"For Books are not absolutely dead things, but doe contain a potencie of life in them to be as active as that soule was whose progeny they are; nay they do preserve as in a violl the purest efficacie and extraction of that living intellect that bred them." - John Milton
Sunday, 14 February 2016
Malcolm Mackay - The Sudden Arrival Of Violence
Rating: 5/5
Review: A brilliant conclusion to the Glasgow Trilogy
This is the concluding volume in Malcolm MacKay's excellent Glasgow Trilogy and it maintains the brilliance of the preceding two.

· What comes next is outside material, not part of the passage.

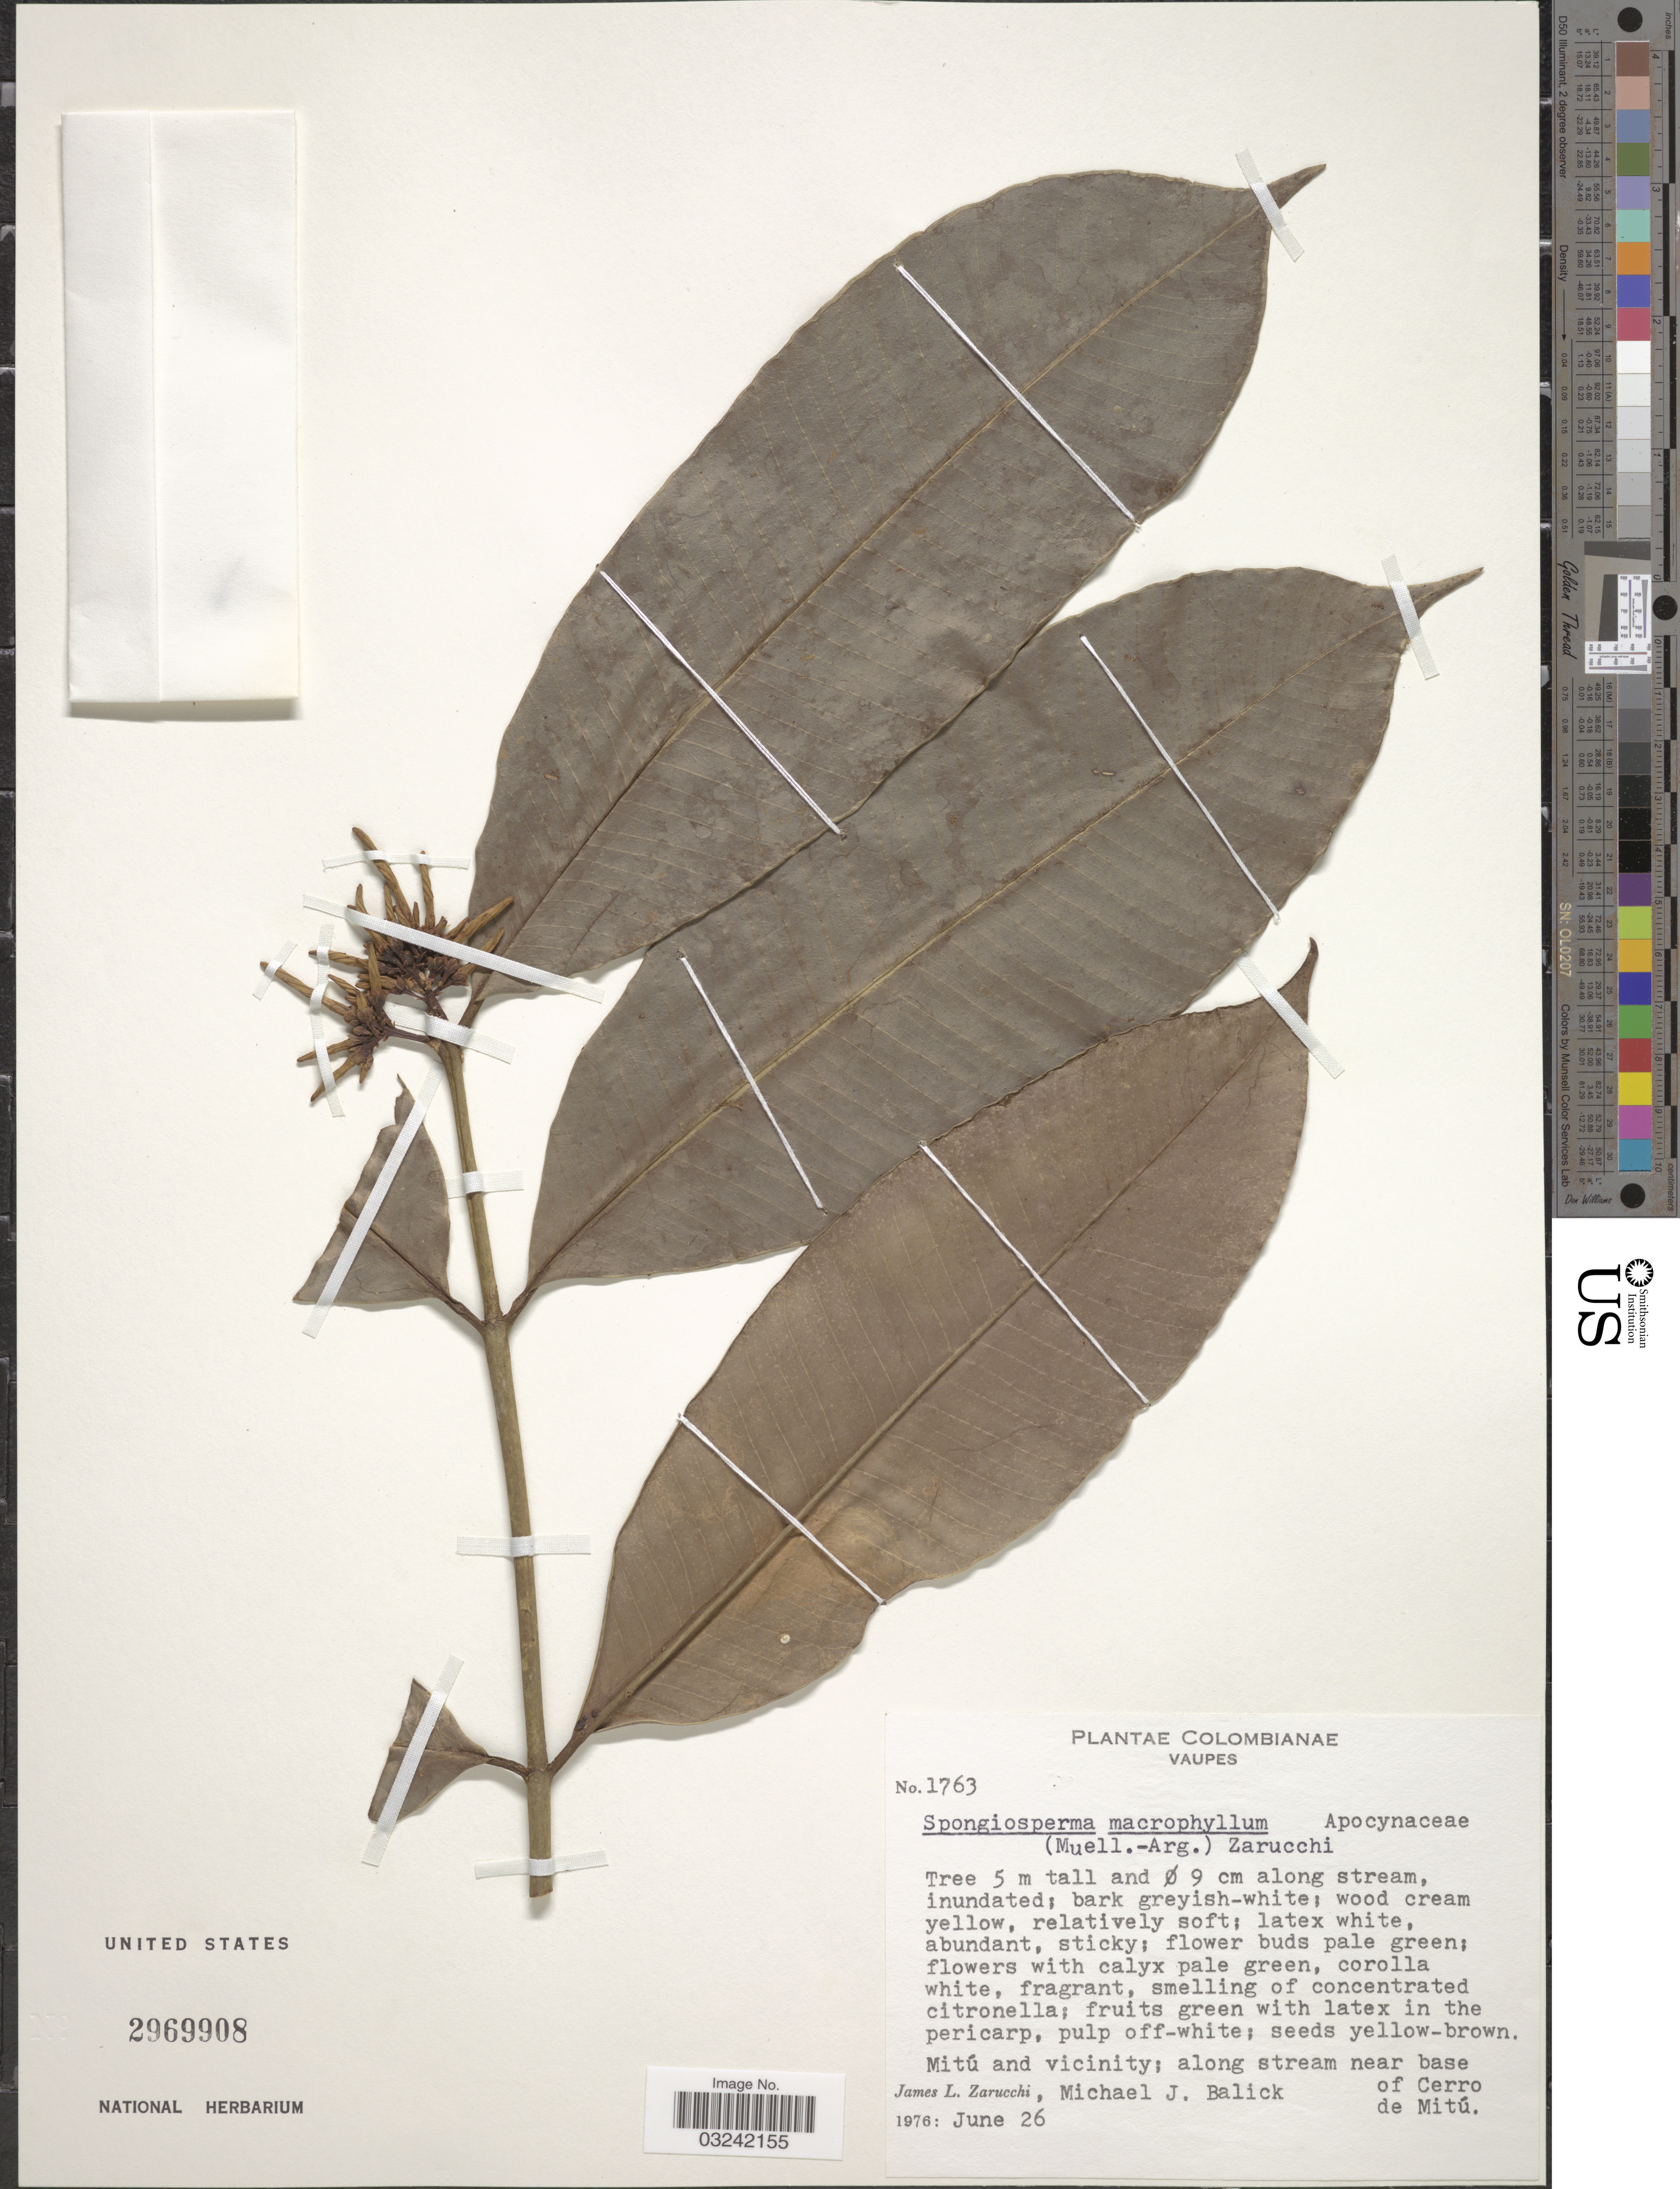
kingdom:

It is comprehensible if you haven't read the previous two, but I would strongly recommend beginning with The Necessary Death Of Lewis Winter and How A Gunman Says Goodbye because the story and characters progress through all three to the climax here.
The story is of the Glasgow underworld and how different "organisations" manoeuvre for power between each other and within themselves. As before, we get the points of view of a number of characters which is a difficult trick to pull off but MacKay does it brilliantly, showing the way in which these things play out and the rapid changes in perspectives and loyalties as things change. He is so good at this that, slightly disturbingly, I found myself concerned for a cold-blooded gunman and wanting him to be safe. It's an excellent, exciting and thoughtful story, full of tension and insight and which avoids most of the clichés of the genre.
I find MacKay's style riveting. He writes mainly in short, staccato sentences. Not many adjectives. No similes or metaphors. It moves the action along. Builds the tension, too. You get the idea, and it's fantastically effective, I think. Despite the title, there isn't all that much graphic violence. What violence there is, is described in the same tone as the rest of the book which, to me, makes it exceptionally vivid and disturbing.
I was completely hooked on this as I have been on the previous two books. If you like a good crime novel (this is a lot more than a basic thriller) you'll probably love this and I recommend it very warmly indeed.